I have read of others having bugs. Fortunately, I haven't yet (PS4 edition, for those interested).


----------



## Vladd67 (Feb 15, 2018)

So @thaddeus6th you wouldn’t agree with the steam discussion that claims an easy way to make money is to gamble on the archery range?


----------



## thaddeus6th (Feb 15, 2018)

Maybe for some, but not for me. I was having a good time dicing, but the flukey sod I was playing against got some great rolls and I only finished evens.

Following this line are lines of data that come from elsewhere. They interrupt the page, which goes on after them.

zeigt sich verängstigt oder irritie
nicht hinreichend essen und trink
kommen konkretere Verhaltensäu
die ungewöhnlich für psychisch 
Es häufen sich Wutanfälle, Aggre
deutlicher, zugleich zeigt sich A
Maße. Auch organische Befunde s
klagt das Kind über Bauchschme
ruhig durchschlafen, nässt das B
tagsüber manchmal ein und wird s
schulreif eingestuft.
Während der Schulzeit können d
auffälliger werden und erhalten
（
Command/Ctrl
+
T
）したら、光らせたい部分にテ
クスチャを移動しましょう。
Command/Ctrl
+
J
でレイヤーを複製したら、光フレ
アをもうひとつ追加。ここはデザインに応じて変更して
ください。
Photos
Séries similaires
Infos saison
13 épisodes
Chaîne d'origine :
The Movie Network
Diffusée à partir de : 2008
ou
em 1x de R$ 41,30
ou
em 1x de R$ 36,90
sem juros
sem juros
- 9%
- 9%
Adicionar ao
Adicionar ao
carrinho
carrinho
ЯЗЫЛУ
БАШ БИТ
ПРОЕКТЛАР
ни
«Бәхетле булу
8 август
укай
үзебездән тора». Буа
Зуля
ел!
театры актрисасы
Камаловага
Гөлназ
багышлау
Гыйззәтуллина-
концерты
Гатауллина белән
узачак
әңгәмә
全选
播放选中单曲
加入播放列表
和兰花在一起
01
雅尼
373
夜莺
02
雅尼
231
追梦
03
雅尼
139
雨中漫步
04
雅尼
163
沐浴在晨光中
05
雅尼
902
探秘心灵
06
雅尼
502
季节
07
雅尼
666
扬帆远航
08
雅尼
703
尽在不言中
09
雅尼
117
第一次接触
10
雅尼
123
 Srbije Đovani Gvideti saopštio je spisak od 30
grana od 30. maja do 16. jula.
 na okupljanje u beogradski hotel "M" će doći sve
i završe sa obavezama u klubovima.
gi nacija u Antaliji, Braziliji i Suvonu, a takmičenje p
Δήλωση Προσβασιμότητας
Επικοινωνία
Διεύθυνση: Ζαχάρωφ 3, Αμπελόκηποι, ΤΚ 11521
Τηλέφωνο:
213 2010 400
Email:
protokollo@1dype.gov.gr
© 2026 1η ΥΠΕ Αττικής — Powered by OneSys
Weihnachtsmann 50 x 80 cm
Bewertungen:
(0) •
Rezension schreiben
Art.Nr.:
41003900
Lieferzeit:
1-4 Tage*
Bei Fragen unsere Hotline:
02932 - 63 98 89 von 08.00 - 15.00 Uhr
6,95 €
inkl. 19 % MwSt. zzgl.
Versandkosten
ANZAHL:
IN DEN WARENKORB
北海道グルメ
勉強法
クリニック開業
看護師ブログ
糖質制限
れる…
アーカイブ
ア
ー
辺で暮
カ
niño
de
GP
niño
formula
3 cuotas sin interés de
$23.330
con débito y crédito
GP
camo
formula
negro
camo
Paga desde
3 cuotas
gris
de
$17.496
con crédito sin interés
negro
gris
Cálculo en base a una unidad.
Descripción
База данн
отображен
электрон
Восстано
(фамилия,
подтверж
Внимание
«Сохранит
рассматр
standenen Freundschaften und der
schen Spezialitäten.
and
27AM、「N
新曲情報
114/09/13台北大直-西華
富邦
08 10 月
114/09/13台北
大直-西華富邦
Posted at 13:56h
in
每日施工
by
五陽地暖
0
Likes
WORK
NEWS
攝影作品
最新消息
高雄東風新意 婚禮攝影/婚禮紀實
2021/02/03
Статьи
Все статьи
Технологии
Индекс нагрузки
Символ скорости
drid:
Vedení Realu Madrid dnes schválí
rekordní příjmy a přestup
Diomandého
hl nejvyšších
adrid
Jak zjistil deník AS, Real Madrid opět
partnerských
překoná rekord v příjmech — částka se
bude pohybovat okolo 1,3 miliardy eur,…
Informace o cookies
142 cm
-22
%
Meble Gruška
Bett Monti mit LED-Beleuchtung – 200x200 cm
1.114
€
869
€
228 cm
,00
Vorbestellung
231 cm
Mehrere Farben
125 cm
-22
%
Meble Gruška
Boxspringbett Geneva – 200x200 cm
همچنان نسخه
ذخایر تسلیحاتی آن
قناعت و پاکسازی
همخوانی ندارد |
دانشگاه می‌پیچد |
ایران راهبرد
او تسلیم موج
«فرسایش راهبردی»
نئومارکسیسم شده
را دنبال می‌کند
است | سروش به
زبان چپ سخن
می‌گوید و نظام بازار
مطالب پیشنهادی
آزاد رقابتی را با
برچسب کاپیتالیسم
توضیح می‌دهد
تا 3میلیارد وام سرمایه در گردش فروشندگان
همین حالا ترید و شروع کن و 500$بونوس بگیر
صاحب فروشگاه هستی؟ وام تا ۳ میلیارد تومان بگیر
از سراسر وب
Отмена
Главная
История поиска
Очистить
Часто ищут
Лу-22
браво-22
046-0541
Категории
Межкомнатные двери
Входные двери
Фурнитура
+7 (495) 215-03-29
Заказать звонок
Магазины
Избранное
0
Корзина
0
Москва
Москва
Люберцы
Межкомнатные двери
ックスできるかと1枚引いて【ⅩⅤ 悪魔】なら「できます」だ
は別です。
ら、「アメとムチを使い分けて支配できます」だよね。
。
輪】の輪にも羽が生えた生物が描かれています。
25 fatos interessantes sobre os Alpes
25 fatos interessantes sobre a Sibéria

I've also had my first bug. Had to speak to a guard, but the dialogue didn't kick off.


----------



## Edward M. Grant (Feb 27, 2018)

It's on my Steam wishlist, but I'm waiting for them to fix a few of the bugs people have reported before I buy it.


----------



## thaddeus6th (Feb 28, 2018)

Understandable. Implementing an exit save (on their to-do list) would make things a lot better. Some of the bugs have been entertaining, though. I once got hit in combat and flew 20-30 feet into the air (no fall damage).


----------



## Vladd67 (Feb 28, 2018)

I had my horse get stuck half way over a wall, I had to get off walk a little way and then whistle for it again.
A few more glitches etc.




Anyone else have a similar reaction to the wake me when it’s light dialogue?


----------



## thaddeus6th (Mar 1, 2018)

I'm avoiding such videos for the time being, just in case there's incidental spoilers (and I quite like finding silly bugs myself), but have seen a few. I also parked my horse rather poorly once, and another time encountered cows trying to occupy the same co-ordinates in time and space...


----------



## HareBrain (Mar 1, 2018)

Vladd67 said:


> I had my horse get stuck half way over a wall, I had to get off walk a little way and then whistle for it again.
> A few more glitches etc.
> 
> 
> ...



I've never played the game, never likely to, but that had me in tears.


----------



## monsterchic (Mar 2, 2018)

I haven't played or even ordered it, but one of my best friends is in love with the game. Definitely will check out buying it.


----------